Mr Teesdale, however, points out that anglers are restricted to a quota of one salmon per day, "but it is completely academic. Most anglers, if they could catch one salmon in the year, would be delighted". He claimed the quotas recently announced by the Minister for the Marine, Mr Fahey, discriminate against commercial fishermen operating off the south-east coast, as well as anglers and traditional snap net and estuarine fishermen who use nets in the rivers.

The Kerry fishery district, for example, is to have a quota of 32,970 salmon and Ballina 28,635, compared to 13,455 for Lismore and 11,201 for Waterford. If sea catches are allowed to continue at current levels, however, there will soon be no salmon left for anyone to catch, he argues, as salmon migrating to the North Atlantic can no longer make their way back to spawning grounds in the south-east.

The problem has not arisen overnight. An analysis carried out by a Cappoquin-based fishery owner, Mr James Villiers-Stuart, in 1983 charted how the growth of commercial salmon fishing off the west coast from 1970 had had an increasingly detrimental effect on river stocks. Even by then, he warned, the level of salmon numbers in the Blackwater gave "considerable cause for alarm".

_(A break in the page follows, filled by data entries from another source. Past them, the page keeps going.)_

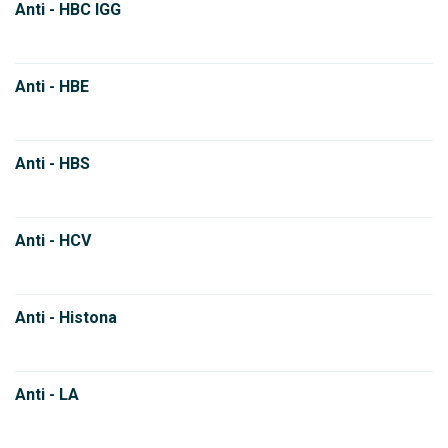
Anti - HBC IGG
Anti - HBE
Anti - HBS
Anti - HCV
Anti - Histona
Anti - LA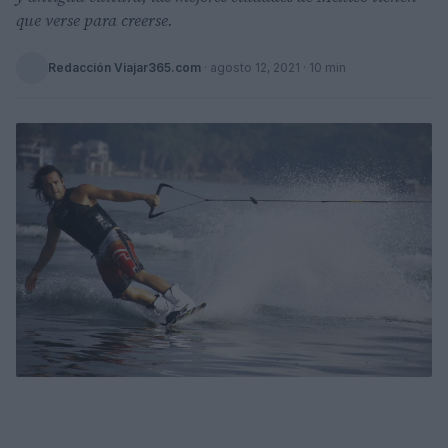
que verse para creerse.
Redacción Viajar365.com
·
agosto 12, 2021
· 10 min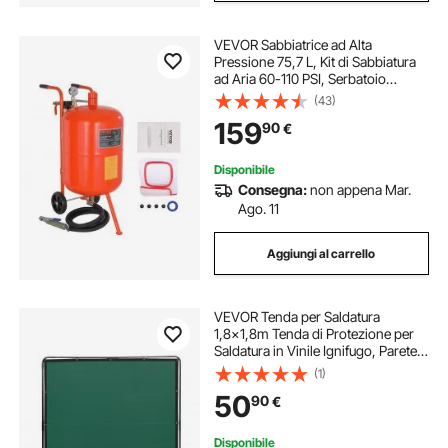
VEVOR Sabbiatrice ad Alta
Pressione 75,7 L, Kit di Sabbiatura
ad Aria 60-110 PSI, Serbatoio
Abrasiva Portatile con 4 Ugelli in
(43)
Ceramica Separatore Olio-Acqua
159
90
€
per Rimuovere Vernice, Macchie,
Ruggine
Disponibile
Consegna:
non appena Mar.
Ago. 11
Aggiungi al carrello
VEVOR Tenda per Saldatura
1,8x1,8m Tenda di Protezione per
Saldatura in Vinile Ignifugo, Parete
di Protezione per Saldatura con 4
(1)
Ruote Girevoli Coperta per
50
90
€
Saldatura con Protezione UV
Colore Verde
Disponibile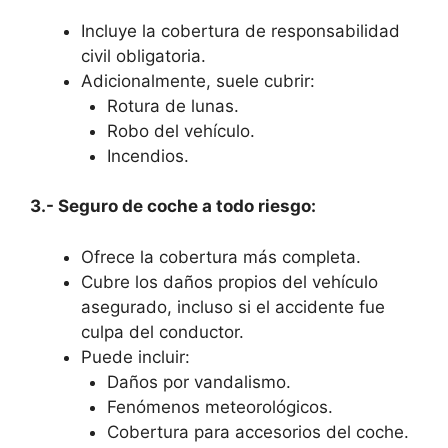
Incluye la cobertura de responsabilidad
civil obligatoria.
Adicionalmente, suele cubrir:
Rotura de lunas.
Robo del vehículo.
Incendios.
3.- Seguro de coche a todo riesgo:
Ofrece la cobertura más completa.
Cubre los daños propios del vehículo
asegurado, incluso si el accidente fue
culpa del conductor.
Puede incluir:
Daños por vandalismo.
Fenómenos meteorológicos.
Cobertura para accesorios del coche.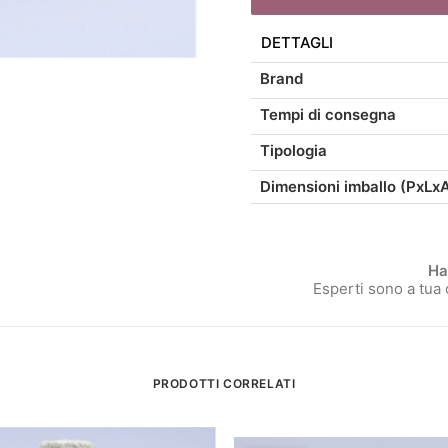
Natale
Stellato
DETTAGLI
H22
Brand
quantità
Tempi di consegna
Tipologia
Dimensioni imballo (PxLx
Ha
Esperti sono a tua
PRODOTTI CORRELATI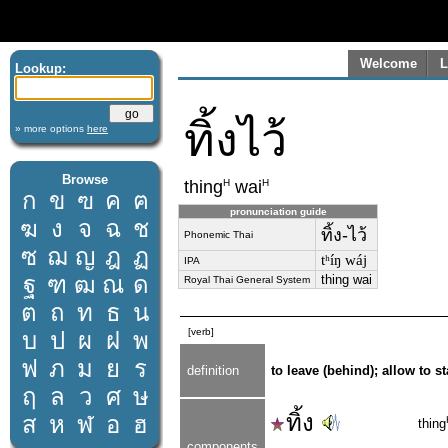
Welcome
L
Lookup:
ทิ้งไว้
» more options
here
Browse
H
H
thing
wai
ก
ข
ฃ
ค
ฅ
pronunciation guide
ฆ
ง
จ
ฉ
ช
ทิ้ง-ไว้
Phonemic Thai
ซ
ฌ
ญ
ฎ
ฏ
tʰíŋ wáj
IPA
ฐ
ฑ
ฒ
ณ
ด
thing wai
Royal Thai General System
ต
ถ
ท
ธ
น
[verb]
บ
ป
ผ
ฝ
พ
ฟ
ภ
ม
ย
ร
definition
to leave (behind); allow to s
ฤ
ล
ว
ศ
ษ
ทิ้ง
ส
ห
ฬ
อ
ฮ
thing
components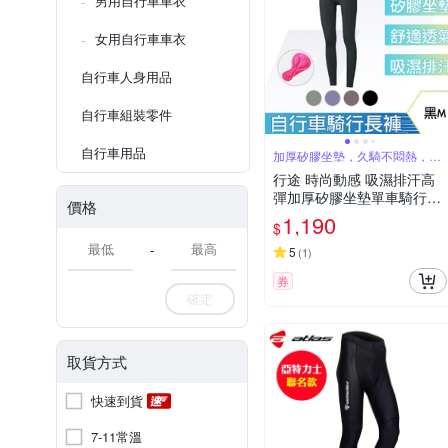
男用自行車車衣
女用自行車車衣
自行車人身用品
自行車組裝零件
自行車用品
加厚矽膠坐墊，久騎不悶熱，久
坐也舒服
行途 時尚動感 吸濕排汗高
彈加厚矽膠坐墊單車騎行長
價格
褲 女
1,190
$
-
5
(
1
)
券
確定
取貨方式
快速到貨
7-11常溫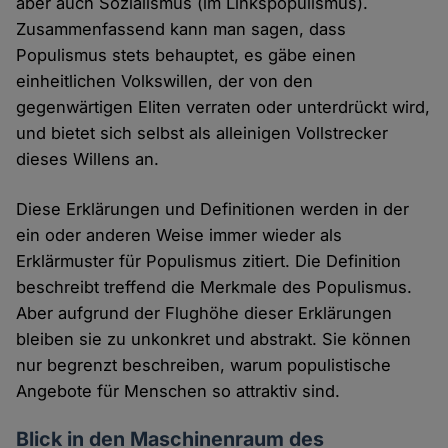
aber auch Sozialismus (im Linkspopulismus).
Zusammenfassend kann man sagen, dass
Populismus stets behauptet, es gäbe einen
einheitlichen Volkswillen, der von den
gegenwärtigen Eliten verraten oder unterdrückt wird,
und bietet sich selbst als alleinigen Vollstrecker
dieses Willens an.
Diese Erklärungen und Definitionen werden in der
ein oder anderen Weise immer wieder als
Erklärmuster für Populismus zitiert. Die Definition
beschreibt treffend die Merkmale des Populismus.
Aber aufgrund der Flughöhe dieser Erklärungen
bleiben sie zu unkonkret und abstrakt. Sie können
nur begrenzt beschreiben, warum populistische
Angebote für Menschen so attraktiv sind.
Blick in den Maschinenraum des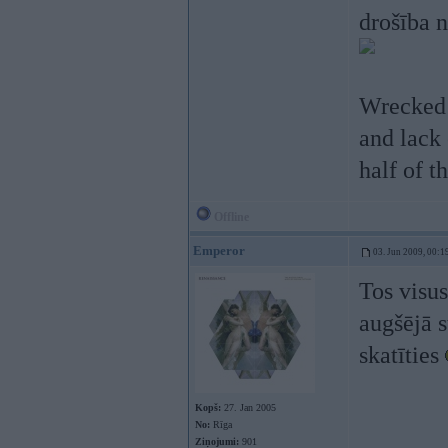
drošība n
Wrecked 
and lack 
half of t
Offline
Emperor
03. Jun 2009, 00:1
Tos visus
augšējā 
skatīties
Kopš:
27. Jan 2005
No:
Rīga
Ziņojumi:
901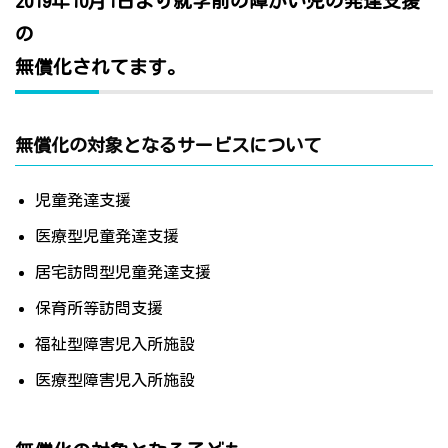
2019年10月1日より就学前の障がい児の発達支援
の
無償化されてます。
無償化の対象となるサービスについて
児童発達支援
医療型児童発達支援
居宅訪問型児童発達支援
保育所等訪問支援
福祉型障害児入所施設
医療型障害児入所施設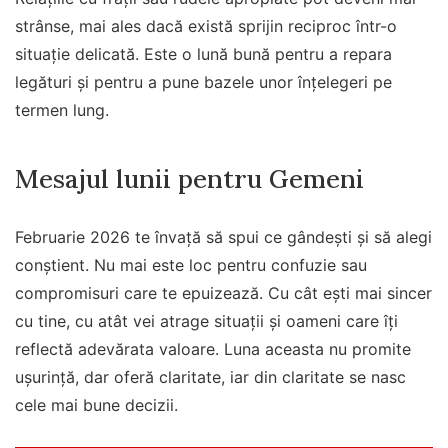
strânse, mai ales dacă există sprijin reciproc într-o
situație delicată. Este o lună bună pentru a repara
legături și pentru a pune bazele unor înțelegeri pe
termen lung.
Mesajul lunii pentru Gemeni
Februarie 2026 te învață să spui ce gândești și să alegi
conștient. Nu mai este loc pentru confuzie sau
compromisuri care te epuizează. Cu cât ești mai sincer
cu tine, cu atât vei atrage situații și oameni care îți
reflectă adevărata valoare. Luna aceasta nu promite
ușurință, dar oferă claritate, iar din claritate se nasc
cele mai bune decizii.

Successive government policies had been motivated by "short-term political considerations, rather than the need for a policy of rational exploitation with a view to maintaining a long-term sustainable yield". Mr Teesdale claims political considerations, rather than science, are also behind the new quota figures. As the owner of a bed and breakfast, he is already noticing the decline in tourists travelling to the south-east for salmon fishing.

"When someone phones me from England and asks how the fishing is this year, I have to be honest with them and say 'look, forget it'." It has been calculated, says Mr Teesdale, that for every salmon caught by a tourist, the value added to the economy is up to £1,000, taking into account the visitor's transport and other expenditure. "The various netsmen and rod anglers are all entitled to have a bite at the cherry," he says. "The problem is that the guys off the west coast are getting all of the cherry at the moment."